Men’s 800: Bryce Hoppel Too Good

Bryce Hoppel looked magnificent as he earned his second US Indoor title in the men’s 800.  Hoppel took the lead just before the bell and never looked back as he won by one full second in 1:45.30. 

New Brooks Beasts team member Isaiah Harris, the 2018 NCAA champ and 2017 world outdoor team member, went from fourth to second over the final 200 to grab the second Worlds team spot in 1:46.30 as the Atlanta Track Club’s Shane Streich, the new American record holder at 1k, was third in 1:46.86, just ahead of unponsored Colin Schultz (1:46.90). 

Erik Sowinski, the 2016 World Indoor bronze medallist who has been rabbiting many top races this winter, served as the unofficial rabbit in this one as he led things up until almost 600, hitting splits of 25.62 and 52.07 before finishing fifth in 1:47.26.

Quick Take: Hoppel was fantastic today

Going in, this looked like it could be a competitive race between Hoppel, Harris, and Streich.
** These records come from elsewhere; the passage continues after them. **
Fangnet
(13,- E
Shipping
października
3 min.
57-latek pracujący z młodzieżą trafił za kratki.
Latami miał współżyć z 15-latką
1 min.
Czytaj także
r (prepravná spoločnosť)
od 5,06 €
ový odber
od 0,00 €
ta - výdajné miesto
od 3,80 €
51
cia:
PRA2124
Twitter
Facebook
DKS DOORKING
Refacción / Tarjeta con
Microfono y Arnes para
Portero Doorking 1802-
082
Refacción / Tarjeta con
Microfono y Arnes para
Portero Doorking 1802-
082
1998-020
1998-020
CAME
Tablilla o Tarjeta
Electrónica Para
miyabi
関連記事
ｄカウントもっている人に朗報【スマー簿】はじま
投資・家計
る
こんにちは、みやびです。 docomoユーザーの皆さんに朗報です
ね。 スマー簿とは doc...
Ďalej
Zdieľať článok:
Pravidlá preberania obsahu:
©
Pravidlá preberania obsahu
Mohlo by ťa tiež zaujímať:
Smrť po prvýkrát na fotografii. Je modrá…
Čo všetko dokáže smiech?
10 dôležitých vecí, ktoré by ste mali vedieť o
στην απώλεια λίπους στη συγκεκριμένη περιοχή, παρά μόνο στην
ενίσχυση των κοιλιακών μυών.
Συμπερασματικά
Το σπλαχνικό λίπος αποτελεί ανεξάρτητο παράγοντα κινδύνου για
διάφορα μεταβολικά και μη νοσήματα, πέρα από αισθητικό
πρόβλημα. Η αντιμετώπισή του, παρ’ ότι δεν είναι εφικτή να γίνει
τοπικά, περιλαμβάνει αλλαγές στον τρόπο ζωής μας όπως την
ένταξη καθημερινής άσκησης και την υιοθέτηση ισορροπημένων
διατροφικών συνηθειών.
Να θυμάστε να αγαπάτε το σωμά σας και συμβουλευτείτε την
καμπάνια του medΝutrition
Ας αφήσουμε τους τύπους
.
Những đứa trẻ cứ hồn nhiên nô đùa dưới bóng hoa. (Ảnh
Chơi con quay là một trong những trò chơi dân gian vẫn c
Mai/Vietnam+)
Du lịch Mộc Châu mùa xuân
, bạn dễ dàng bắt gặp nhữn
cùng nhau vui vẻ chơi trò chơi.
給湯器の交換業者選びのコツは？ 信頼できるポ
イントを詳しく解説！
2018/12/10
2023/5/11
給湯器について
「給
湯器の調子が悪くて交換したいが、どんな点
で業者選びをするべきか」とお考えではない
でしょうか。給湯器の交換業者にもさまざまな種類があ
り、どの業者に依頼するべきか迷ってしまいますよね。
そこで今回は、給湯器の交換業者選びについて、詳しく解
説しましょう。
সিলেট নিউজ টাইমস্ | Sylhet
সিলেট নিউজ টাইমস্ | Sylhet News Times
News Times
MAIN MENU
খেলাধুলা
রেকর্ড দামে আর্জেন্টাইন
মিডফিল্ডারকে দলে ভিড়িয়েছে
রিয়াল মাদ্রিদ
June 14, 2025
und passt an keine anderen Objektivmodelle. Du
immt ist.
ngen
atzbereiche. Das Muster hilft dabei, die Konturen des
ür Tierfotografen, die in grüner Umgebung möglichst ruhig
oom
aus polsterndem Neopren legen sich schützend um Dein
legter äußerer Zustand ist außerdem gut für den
But only one of those guys has run 1:43 and finished fourth at the last World Championship. At his best, Hoppel is a class above Harris and Streich and he showed it today.

Today’s result was also a nice step forward for Hoppel after he was upset in his last 800 at the New Balance Indoor Grand Prix. Only two Americans (Brazier and Hoppel) have ever broken 1:45 indoors, and while Hoppel didn’t do that today, running 1:45.30 with a big close is a great performance. Even though Harris was mowing down the field behind Hoppel on the last lap, Hoppel still closed faster than Harris over the final 200 (26.46 to 26.90). A medal at World Indoors won’t be easy, but Hoppel will have as good a shot as anyone in the field.

Quick Take: Isaiah Harris is heading back to Worlds for the first time in almost five years

Harris made his first US team in 2017 as a 20-year-old sophomore at Penn State, but it took him almost five years to make his next one. Though Harris hasn’t PR’d outdoors since 2018 (1:44.42), he hasn’t been running poorly. He just happens to be running the 800 at one of the deepest times ever for the event in the US: Brazier is the reigning world champ, Clayton Murphy is a 1:42 guy and an Olympic bronze medalist, and Hoppel was 4th at the last Worlds. It’s hard to make teams in the US.

Harris switched to the Brooks Beasts this year and the transition is going well.

Quick Take: Colin Schultz was one of the surprises of the meet

If you had heard the name Colin Schultz before the weekend, it’s likely because of a project the Flagstaff-based photographer/videographer has worked on (he produced behind-the-scenes content for Molly Seidel at the NYC Marathon and NAU at the 2021 NCAA XC champs).

On the side, Schultz trains under NAU assistant Jarred Cornfield as a member of Run Team Flagstaff. Turns out, he’s a pretty good runner as he finished fourth today in 1:46.90, his second pb in two days (he ran 1:47.38 in the prelims). That’s pretty remarkable considering Schultz’s pb coming in was just 1:48.96 and he hadn’t run the 800 since 2018 (he was focusing on the 1500 last year and ran 8 1500/miles between 3:40-3:45 for 1500m). But he managed to qualify for USAs with a 2:21.92 1000m and took advantage of the fast first heat yesterday to nab a time qualifier for the final. Now he’s fourth in the country.